12月16日、長野県須坂市で市議会議員有志が三木正夫市長への不信任決議案を提出したが、反対票が賛成表を上回り、否決された。同市は’25年3月、ふるさと納税の返礼品の産地が偽装されていたことを公表。6月に制度の対象から除外され、2年間、寄付を受けられない状態となっている。
作家の乙武洋匡氏は、「ふるさと納税が“お得な買い物感覚”で広がった結果、起きている深刻な事態」について警鐘を鳴らす。(以下、乙武氏による寄稿)
ふるさと納税と市税流出
長野県須坂市の三木正夫市長に不信任決議案が提出された。理由は、ふるさと納税の返礼品を巡る産地偽装問題。「長野県産シャインマスカット」と謳っていたものが、実は山形県産だった。不信任案は否決されたものの、三木市長は反省の意を示している。
もちろん、産地偽装は許されないが、現状では利用者のすべてが産地を気にしているわけではない。どちらかと言えばふるさと納税はただの「わりのいい買い物」になってしまっている側面があるのではないだろうか。
ここで、ふるさと納税の本来の趣旨を確認しておきたい。総務省にあるふるさと納税の解説ページを要約すると、「地方で育った人が進学・就職などで都市に移住しても、任意でふるさとに納税できる制度」だ。果たして現在のふるさと納税は、本来の趣旨に則っているだろうか。
こう書くと、おそらくは「都会は税収が潤沢にある。もっと地方に振り分けるべきだ」という声も聞こえてくるだろう。だが、「首都圏と地方の税収格差の是正」はすでに地方交付税を通じて行われており、その役割をふるさと納税に背負わせることは本来の趣旨に反するはずだ。

> **記録データ**
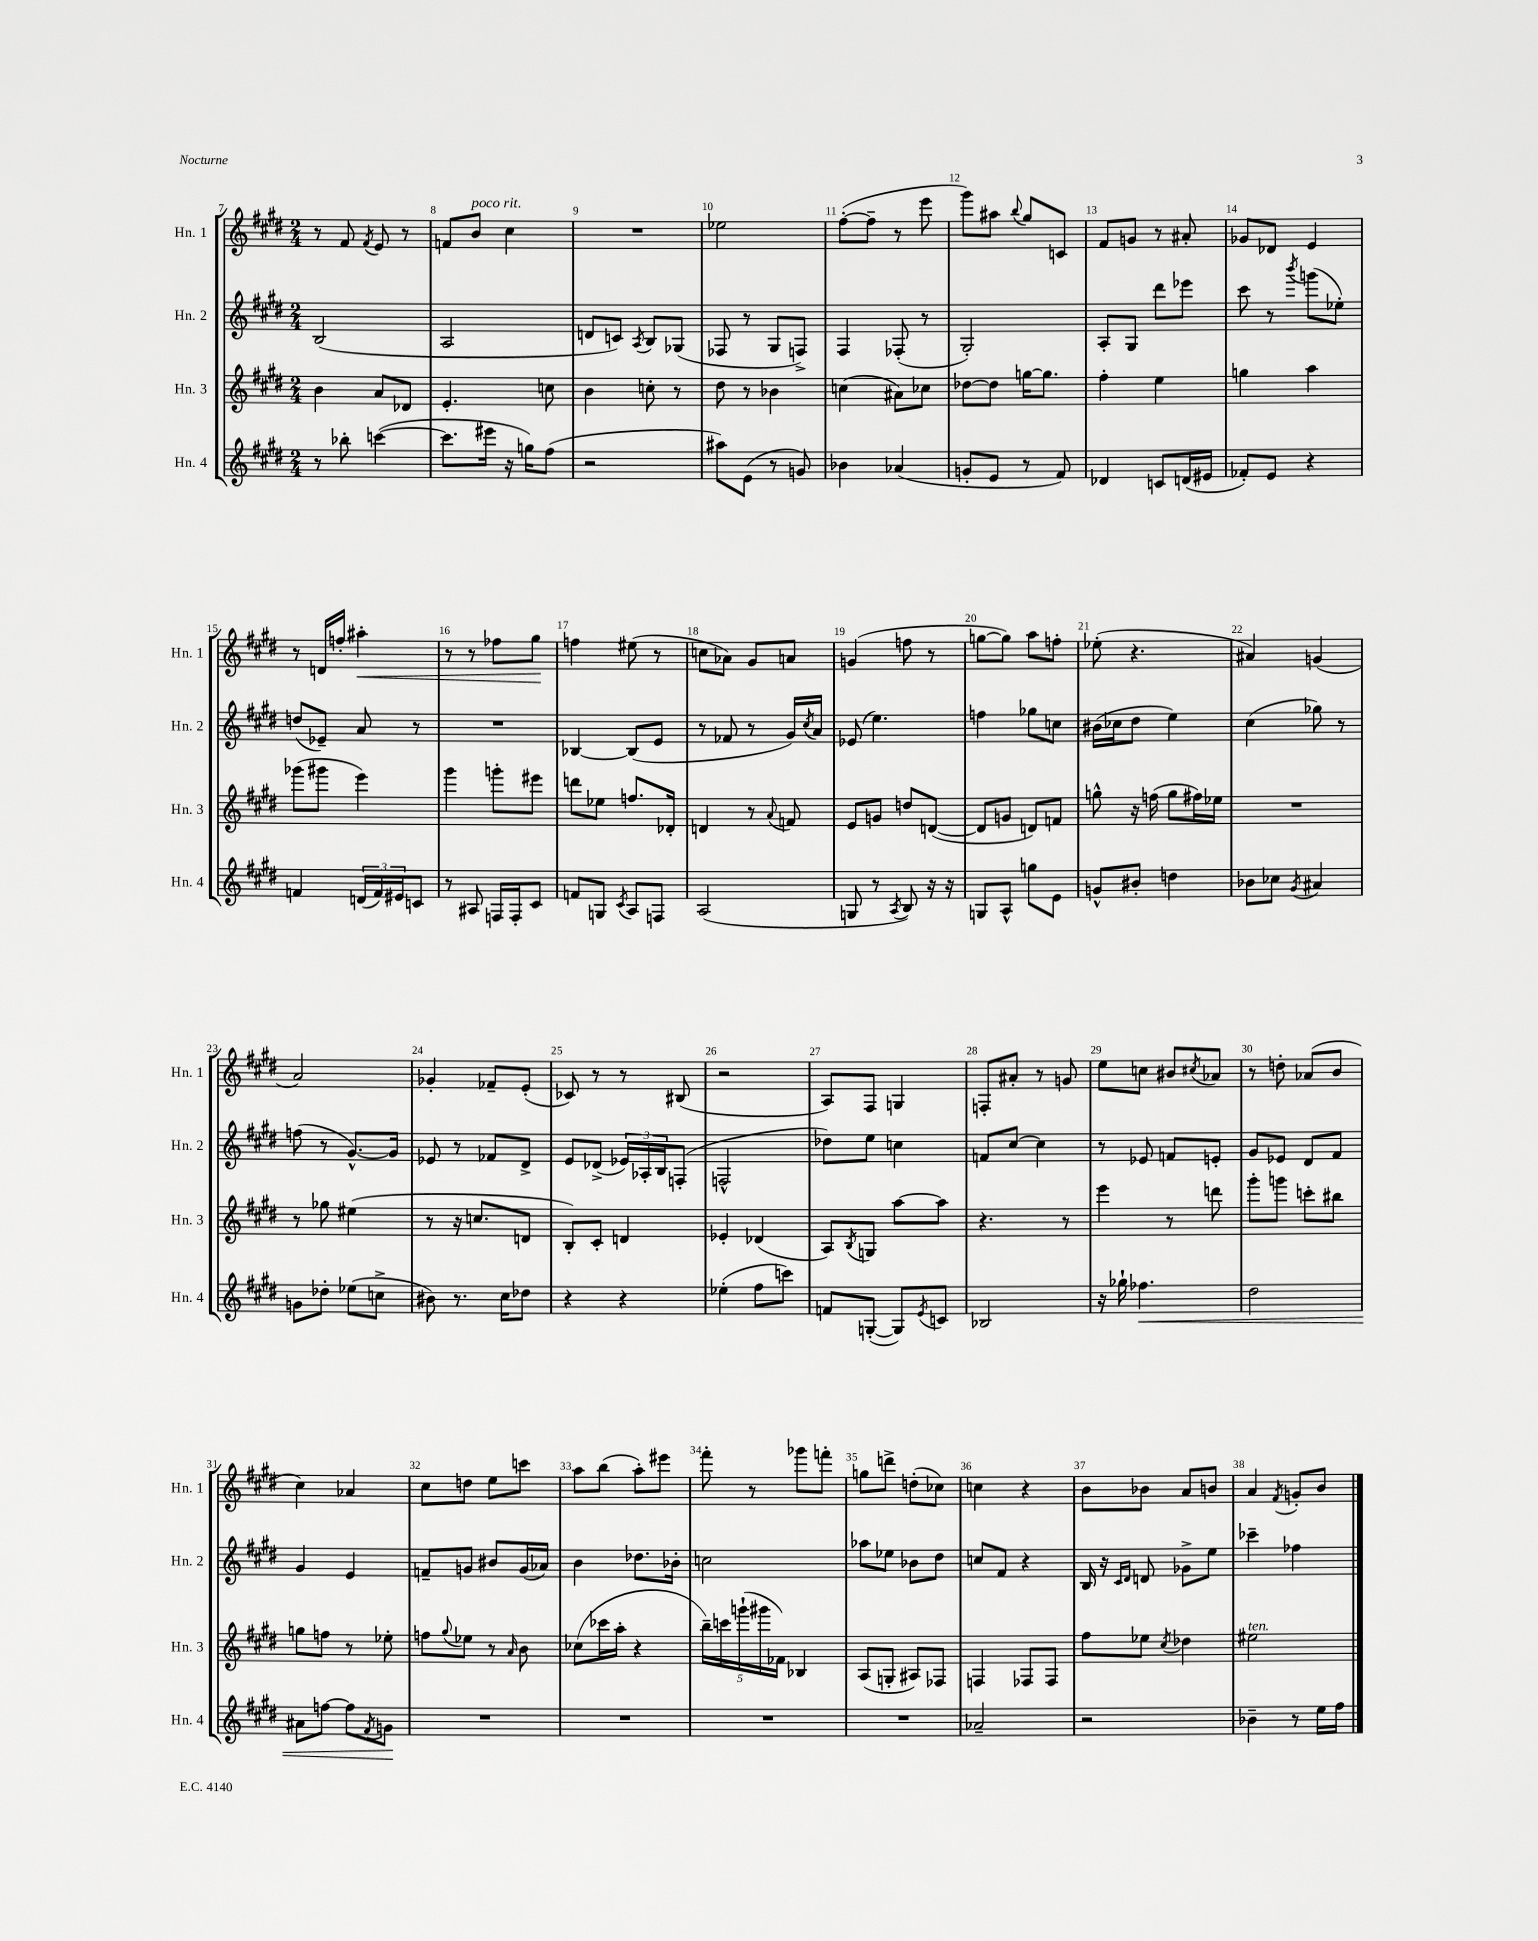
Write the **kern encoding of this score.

**kern	**dynam	**kern	**kern	**kern	**dynam
*part4	*part4	*part3	*part2	*part1	*part1
*staff4	*staff4	*staff3	*staff2	*staff1	*staff1
*I"Hn. 4	*	*I"Hn. 3	*I"Hn. 2	*I"Hn. 1	*
*I'Hn. 4	*	*I'Hn. 3	*I'Hn. 2	*I'Hn. 1	*
*clefG2	*	*clefG2	*clefG2	*clefG2	*
*k[f#c#g#d#]	*	*k[f#c#g#d#]	*k[f#c#g#d#]	*k[f#c#g#d#]	*
*M2/4	*	*M2/4	*M2/4	*M2/4	*
=7	=7	=7	=7	=7	=7
8r	.	4b\	(2B/	8r	.
8bb-X'\	.	.	.	8f#/	.
.	.	.	.	8qf#/	.
([4cccn\	.	8a/L	.	8e/	.
.	.	8d-X/J	.	8r	.
=8	=8	=8	=8	=8	=8
8.ccc\L]	.	4.e'/	2A/	8fn/L	.
!	!	!	!	!LO:TX:a:i:t=poco rit.	!
.	.	.	.	8b/J	.
16eee#X\Jk	.	.	.	.	.
16r	.	.	.	4cc#\	.
16ggn\KL)	.	.	.	.	.
(8ff#\J	.	8ccn\	.	.	.
=9	=9	=9	=9	=9	=9
2r	.	4b\	8dn/L	2r	.
.	.	.	8cn/J)	.	.
.	.	.	8qA/	.	.
.	.	8ccn'\	8B/L	.	.
.	.	8r	(8G-X/J	.	.
=10	=10	=10	=10	=10	=10
8aa#X\L)	.	8dd#\	8F-X/	2ee-X\	.
(8e\J	.	8r	8r	.	.
8r	.	4b-X\	8G#/L	.	.
8gn/)	.	.	8Fn^/J)	.	.
=11	=11	=11	=11	=11	=11
4b-X\	.	(4ccn\	4F#/	([8ff#'\L	.
.	.	.	.	8ff#~\J]	.
(4a-X/	.	8a#X\L)	(8F-X'/	8r	.
.	.	8cc-X\J	8r	8eee\	.
=12	=12	=12	=12	=12	=12
8gn'/L	.	[8dd-X\L	2G#'/)	8ggg#\L)	.
8e/J	.	8dd-\J]	.	8aa#X\J	.
.	.	.	.	8qqbb/	.
8r	.	[16ggn\KL	.	8gg#/L	.
.	.	8.gg\J]	.	.	.
8f#/)	.	.	.	8cn/J	.
=13	=13	=13	=13	=13	=13
4d-X/	.	4ff#'\	8A'/L	8f#/L	.
.	.	.	8G#/J	8gn/J	.
8cn/L	.	4ee\	8ddd#\L	8r	.
(16dn/L	.	.	8eee-X\J	8a#X'/	.
16e#X/JJ	.	.	.	.	.
=14	=14	=14	=14	=14	=14
8f-X'/L)	.	4ggn\	8ccc#\	8g-X/L	.
8e/J	.	.	8r	8d-X/J	.
.	.	.	8qbbb/	.	.
4r	.	4aa\	(8gggn\L	4e/	.
.	.	.	8ee-X'\J)	.	.
!!LO:LB:g=z
=15	=15	=15	=15	=15	=15
4fn/	.	(8ggg-X\L	(8ddn/L	8r	.
.	.	8ggg#X\J	8e-X~/J)	16dn/LL	.
.	.	.	.	16ffn'/JJ	.
!	!	!	!	!	!LO:HP:b
(24dn/LL	.	4eee\)	8a/	4aa#X'\	<
24f/)	.	.	.	.	.
24e#X/J	.	.	.	.	.
8cn/J	.	.	8r	.	.
=16	=16	=16	=16	=16	=16
8r	.	4ggg#\	2r	8r	.
8A#X/	.	.	.	8r	.
16Fn/LL	.	8gggn'\L	.	8ff-X\L	.
16F'/J	.	.	.	.	.
8c#/J	.	8eee#X\J	.	8gg#\J	.
.	.	.	.	.	[
=17	=17	=17	=17	=17	=17
8fn/L	.	8dddn\L	[4B-X/	4ffn\	.
8Gn/J	.	8ee-X\J	.	.	.
8qc#/	.	.	.	.	.
8A/L	.	8.ffn/L	(8B-/L]	(8ee#X\	.
8Fn/J	.	.	8e/J	8r	.
.	.	16d-X'/Jk	.	.	.
=18	=18	=18	=18	=18	=18
(2A/	.	4dn/	8r	8ccn\L	.
.	.	.	8f-X/	8a-X\J)	.
.	.	8r	8r	8g#/L	.
.	.	8qqa/	.	.	.
.	.	8fn/	16g#/LL)	8an/J	.
.	.	.	8qcc#/	.	.
.	.	.	16a/JJ	.	.
=19	=19	=19	=19	=19	=19
8Gn/	.	8e/L	(8e-X/	(4gn/	.
8r	.	8gn/J	4.ee\)	.	.
8qA/	.	.	.	.	.
8B/)	.	8ddn/L	.	8ffn\	.
16r	.	([8dn/J	.	8r	.
16r	.	.	.	.	.
=20	=20	=20	=20	=20	=20
8Gn/L	.	8d/L]	4ffn\	[8ggn\L	.
8A^^/J	.	8gn/J	.	8gg\J])	.
8ggn\L	.	8dn/L)	8gg-X\L	8aa\L	.
8e\J	.	8fn/J	8ccn\J	8ffn'\J	.
=21	=21	=21	=21	=21	=21
8gn^^/L	.	8ggn^^\	(16b#X\LL	(8ee-X'\	.
.	.	.	16cc-X\J	.	.
8b#X'/J	.	16r	8dd#\J	4.r	.
.	.	(16ffn\	.	.	.
4ddn\	.	8gg\L	4ee\)	.	.
.	.	16ff#X\L)	.	.	.
.	.	16ee-X\JJ	.	.	.
=22	=22	=22	=22	=22	=22
8b-X\L	.	2r	(4cc#\	4a#X/)	.
8cc-X\J	.	.	.	.	.
8qg#/	.	.	.	.	.
4a#X/	.	.	8gg-X\)	(4gn/	.
.	.	.	8r	.	.
!!LO:LB:g=z
=23	=23	=23	=23	=23	=23
8gn\L	.	8r	(8ffn\	2a/)	.
8dd-X'\J	.	8gg-X\	8r	.	.
(8ee-X\L	.	(4ee#X\	[8.g#^^/L)	.	.
8ccn^\J	.	.	.	.	.
.	.	.	16g#/Jk]	.	.
=24	=24	=24	=24	=24	=24
8b#X\)	.	8r	8e-X/	4g-X'/	.
8.r	.	16r	8r	.	.
.	.	8.ccn/L	.	.	.
.	.	.	8f-X/L	8f-X~/L	.
16cc#\KL	.	.	.	.	.
8dd-X\J	.	8dn/J	8d#^/J	(8e'/J	.
=25	=25	=25	=25	=25	=25
4r	.	8B'/L)	8e/L	8c-X/)	.
.	.	8c#'/J	(8d-X^/J	8r	.
4r	.	4dn/	24e-X/LL)	8r	.
.	.	.	24A-X'/	.	.
.	.	.	24B/J	.	.
.	.	.	(8Fn'/J	(8B#X/	.
=26	=26	=26	=26	=26	=26
(4ee-X'\	.	4e-X'/	2Fn^^/	2r	.
8ff#\L	.	(4d-X/	.	.	.
8cccn\J)	.	.	.	.	.
=27	=27	=27	=27	=27	=27
8fn/L	.	8A/L)	8dd-X\L)	8A/L)	.
.	.	8qB/	.	.	.
([8Gn'/J	.	8Gn/J	8ee\J	8F#/J	.
8G/L])	.	[8aa\L	4ccn\	4Gn/	.
8qe/	.	.	.	.	.
8cn/J	.	8aa\J]	.	.	.
=28	=28	=28	=28	=28	=28
2B-X/	.	4.r	8fn/L	8Fn'/L	.
.	.	.	[8cc#/J	8a#X'/J	.
.	.	.	4cc#\]	8r	.
.	.	8r	.	8gn/	.
=29	=29	=29	=29	=29	=29
16r	.	4eee\	8r	8ee\L	.
16gg-X`\	.	.	.	.	.
!	!LO:HP:b	!	!	!	!
4.ff-X\	<	.	8e-X/	8ccn\J	.
.	.	8r	8fn/L	8b#X/L	.
.	.	.	.	8qcc#X/	.
.	.	8dddn\	8en'/J	8a-X/J	.
=30	=30	=30	=30	=30	=30
2dd#\	.	8ggg#'\L	8g#/L	8r	.
.	.	8gggn\J	8e-X/J	8ddn'\	.
.	.	8cccn'\L	8d#/L	(8a-X/L	.
.	.	8bb#X\J	8f#/J	8b/J	.
!!LO:LB:g=z
=31	=31	=31	=31	=31	=31
8a#X\L	.	8ggn\L	4g#/	4cc#\)	.
[8ffn\J	.	8ffn\J	.	.	.
8ff\L]	.	8r	4e/	4a-X/	.
8qf#/	.	.	.	.	.
8gn\J	.	8ee-X'\	.	.	.
.	[	.	.	.	.
=32	=32	=32	=32	=32	=32
2r	.	8ffn\L	8fn~/L	8cc#\L	.
.	.	8qqgg#/	.	.	.
.	.	8ee-X\J	8gn/J	8ddn\J	.
.	.	8r	8b#X/L	8ee\L	.
.	.	16qqa/	.	.	.
.	.	8b\	(16g/L	8cccn\J	.
.	.	.	16a-X/JJ)	.	.
=33	=33	=33	=33	=33	=33
2r	.	(8cc-X\L	4b\	8aa\L	.
.	.	16ccc-X\L	.	(8bb\J	.
.	.	16aa'\JJ	.	.	.
.	.	4r	8.dd-X\L	8aa'\L)	.
.	.	.	.	8eee#X\J	.
.	.	.	16b-X'\Jk	.	.
=34	=34	=34	=34	=34	=34
2r	.	20bb~\LL)	2ccn\	8fff#'\	.
.	.	20cccn\	.	.	.
.	.	(20gggn`\	.	.	.
.	.	.	.	8r	.
.	.	20ggg#X\	.	.	.
.	.	20f-X\JJ)	.	.	.
.	.	4B-X/	.	8ggg-X\L	.
.	.	.	.	8fffn'\J	.
=35	=35	=35	=35	=35	=35
2r	.	(8A/L	8aa-X\L	8ggn\L	.
.	.	8Gn'/J	8ee-X\J	8dddn^\J	.
.	.	8A#X/L)	8b-X\L	(8ddn'\L	.
.	.	8F-X/J	8dd#\J	8cc-X\J)	.
=36	=36	=36	=36	=36	=36
2a-X~/	.	4Fn/	8ccn/L	4ccn\	.
.	.	.	8f#/J	.	.
.	.	8F-X/L	4r	4r	.
.	.	8F-/J	.	.	.
=37	=37	=37	=37	=37	=37
2r	.	8ff#\L	16B/	8b\L	.
.	.	.	16r	.	.
.	.	.	16qqc#/LL	.	.
.	.	.	16qqd#/JJ	.	.
.	.	8ee-X\J	8dn/	8b-X\J	.
.	.	8qcc#/	.	.	.
.	.	4dd-X\	8g-X^\L	8a/L	.
.	.	.	8ee\J	8bn/J	.
=38	=38	=38	=38	=38	=38
!	!	!LO:TX:a:i:t=ten.	!	!	!
4b-X~\	.	2ee#X\	4ccc-X~\	4a/	.
.	.	.	.	8qf#/	.
8r	.	.	4ff-X\	8gn'/L	.
16ee\LL	.	.	.	8b/J	.
16ff#\JJ	.	.	.	.	.
==	==	==	==	==	==
*-	*-	*-	*-	*-	*-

> **課題の条件**
A – 記録の中から「kern」という文字列を含む行を探し、一つ残らず書き写してください。
B – ふるさと納税に関する文章を、最後の文の後から書き進めること。
記録はふるさと納税に関する文章とは関係がない。

> **解答**
A –
Write the **kern encoding of this score.
**kern	**dynam	**kern	**kern	**kern	**dynam

B –
産地偽装より重大なのは住民税の流出に歯止めがかからなくなっていること
ふるさと納税では、主に都市部の税金が地方に流出している。そのあおりを最も食らっているのが東京都だ。ふるさと納税による’25年度の減収額は2161億円。これまでの累計は1兆1593億円に上るという。減収額2161億円の内訳は、都民税862億円、区市町村民税1299億円となるが、たとえば東京都が保育料などの無償化に費やしている予算は763億円だ。862億円もの流出がいかに甚大な“被害”であるかがわかるだろう。
ため息をついているのは、東京都だけではない。都内の基礎自治体からもふるさと納税への寄付(先払い)を通じて、多額の区市町村民税(住民税)が流出している。
たとえば練馬区では、ふるさと納税による’25年度の住民税の流出額を56億円と見込んでいる。練馬区選出の尾島紘平都議は、「50億円あれば学校が改築できますし、ごみの収集・処理などは半年で58億円かかっています。区民の皆様には、ぜひそうしたことも考えていただければ」と顔を曇らせる。
おいしい肉やフルーツが届けば、誰だって笑顔になる。だが、それによって自身が住む自治体の行政サービスが低下していってしまうことは、ぜひとも多くの方に知ってほしい事実だ。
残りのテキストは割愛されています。